While the Firearms Act allows an applicant for a firearm user's licence (FUL) to first be awarded a provisional licence and then an FUL (section 16), it also allows an FUL holder to apply for a

firearm user’s employee's certificate on behalf of someone else doing business for the holder with the holder's firearm (section 18).

Hinds said, "According to information received from the Commissioner of Police, the operations of the Firearms Section of the TT police service were suspended in September 2021 as a result of an audit and criminal investigation being conducted by the financial investigation branch of the TT police service, Criminal Investigations Department (CID) of the TT police service and the Professional Standards Bureau, which looks after internal serious allegations, of the TT police service.

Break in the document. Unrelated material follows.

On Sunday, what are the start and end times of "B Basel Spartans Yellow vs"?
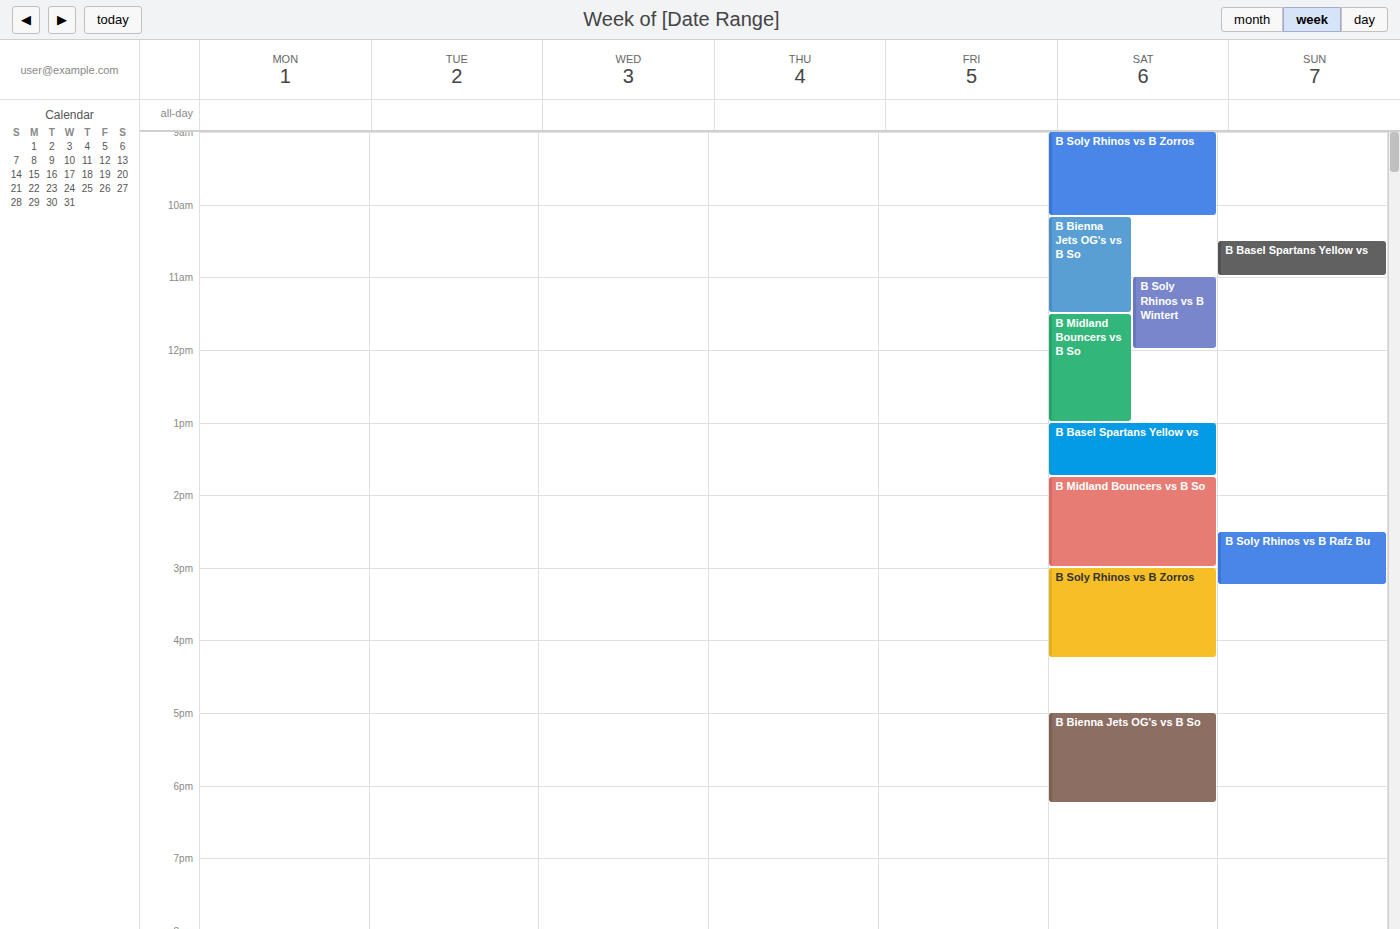
10:30 AM to 11:00 AM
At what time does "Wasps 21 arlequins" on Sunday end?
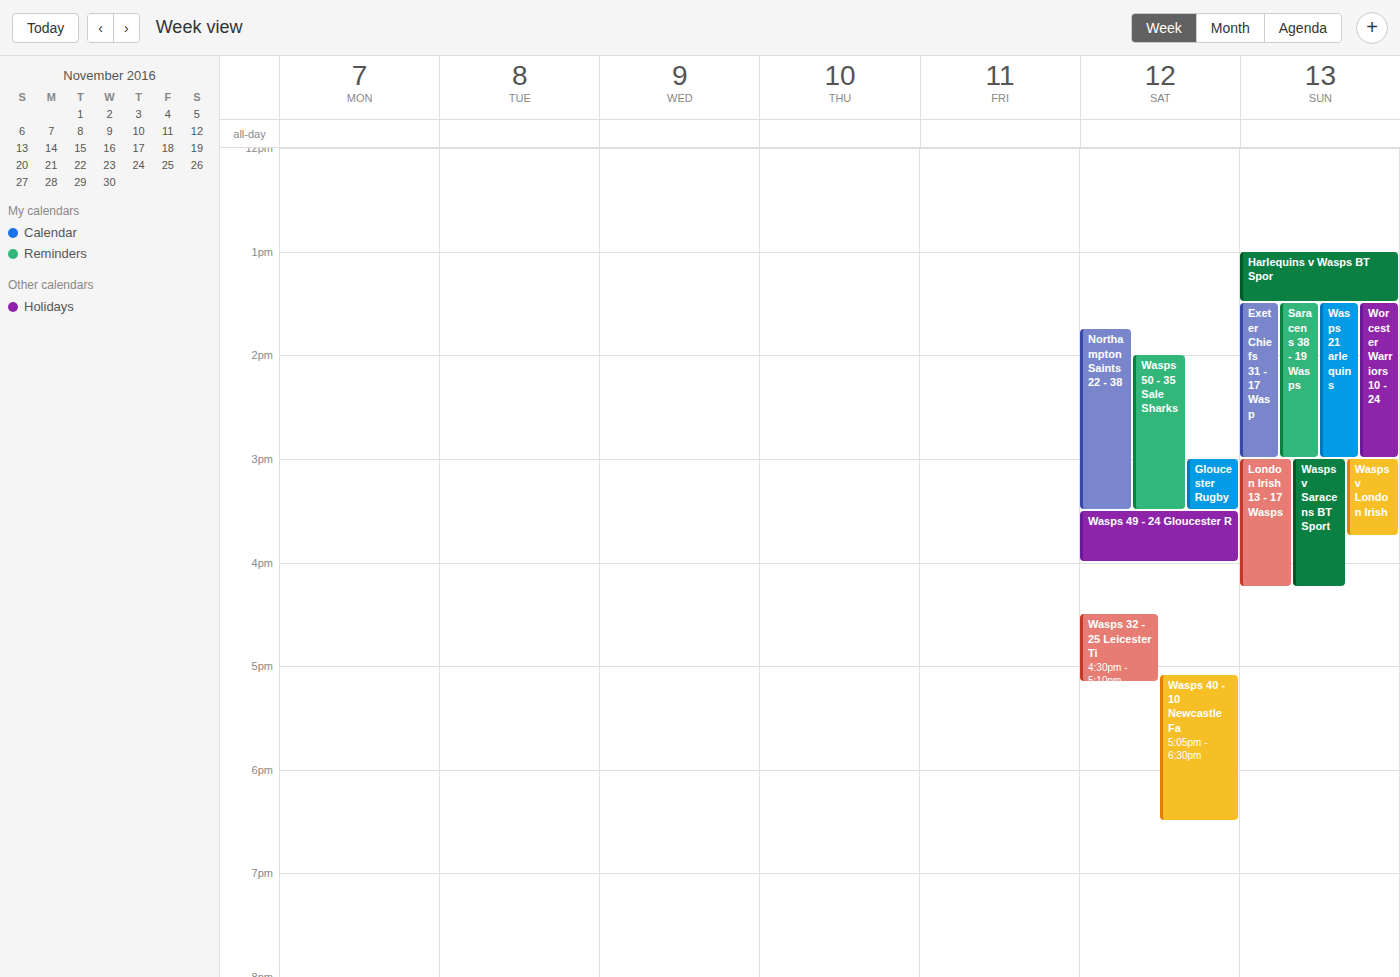
3:00 PM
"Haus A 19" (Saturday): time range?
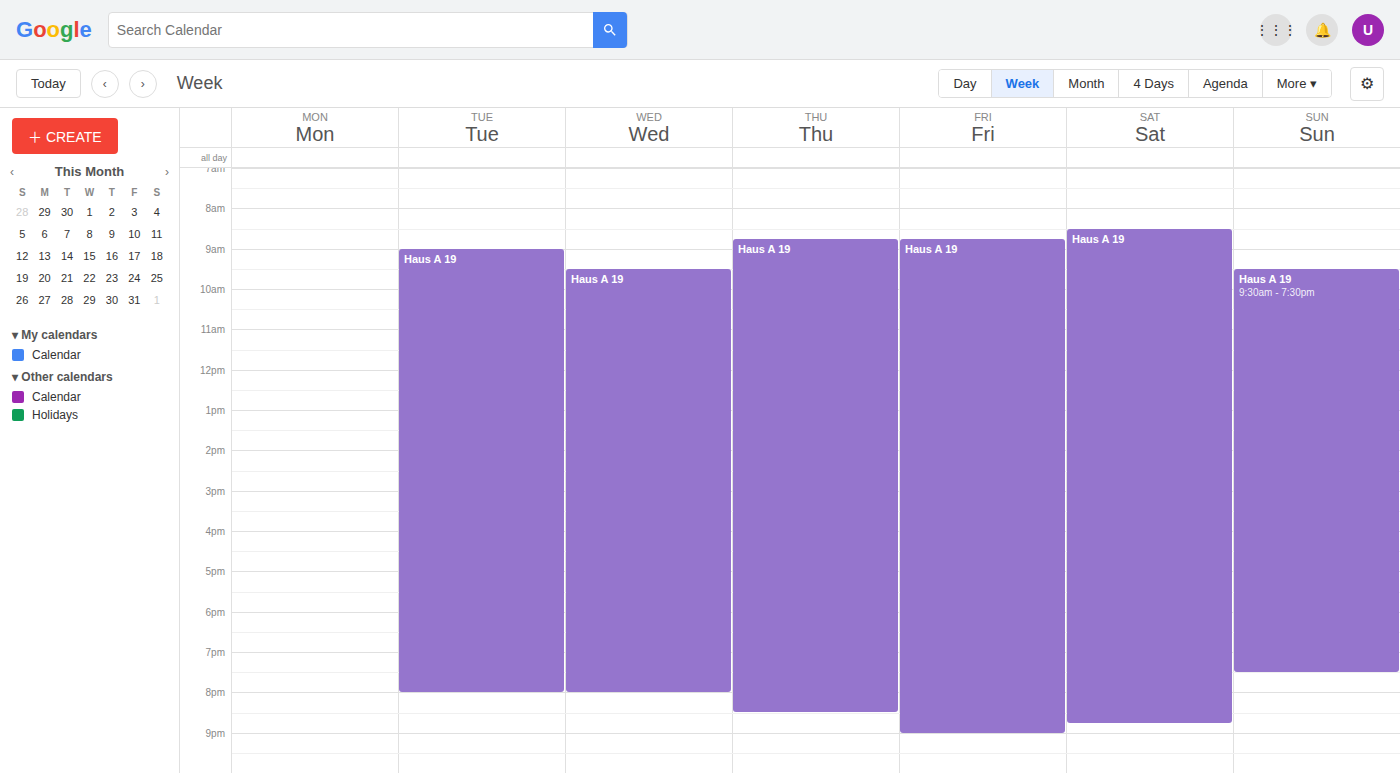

"Notwithstanding this, on completion of some aspects of these inquiries, the supplemental section of the (firearms) unit was reopened for business in February 2022. In this regard, applications for firearm user’s employee's certificate that do not fall within the area of suspicious transaction are currently being reviewed for prompt processing."

Mark asked if Hinds knew that challenges to get firearm user’s employee's certificates were impeding the provision of top-class security services to clients.

Hinds replied, "The grant and processing of those grants of firearm user’s licences and all the other permits and licences within the ambit of the Firearms Act of TT do have economic and financial implications.

"But the audit of which I spoke was absolutely necessary, as a tremendous amount of suspicious financial activity surrounded it.

"As a consequence it became necessary to implement the audit and the series of investigations that I have properly and truthfully described.

"That was necessary, and notwithstanding the inconveniences that such suspension might have caused, the bigger picture was the possibility of crime and criminality in respect of the firearms regime (which) required and continues to require the attention of law enforcement and is of concern to all the people of TT."

Mark asked about any time frame for addressing a backlog of applications for firearm user’s employee's certificates, but Senate vice president Dr Muhammad Yunus disallowed the question.

Last November Hinds announced the audit, after an investigation by retired judge Justice Stanley John, which itself followed a probe by retired ACP Arthur Barrington and retired chief of defence staff Haydn Pritchard. The current audit is being done by a team which includes retired ACP Virgil Wellington, retired ACP Raymond Craig and Insp Leonard Charles.

Meanwhile, the Police Complaints Authority (PCA) is also investigating the grant of firearm permits.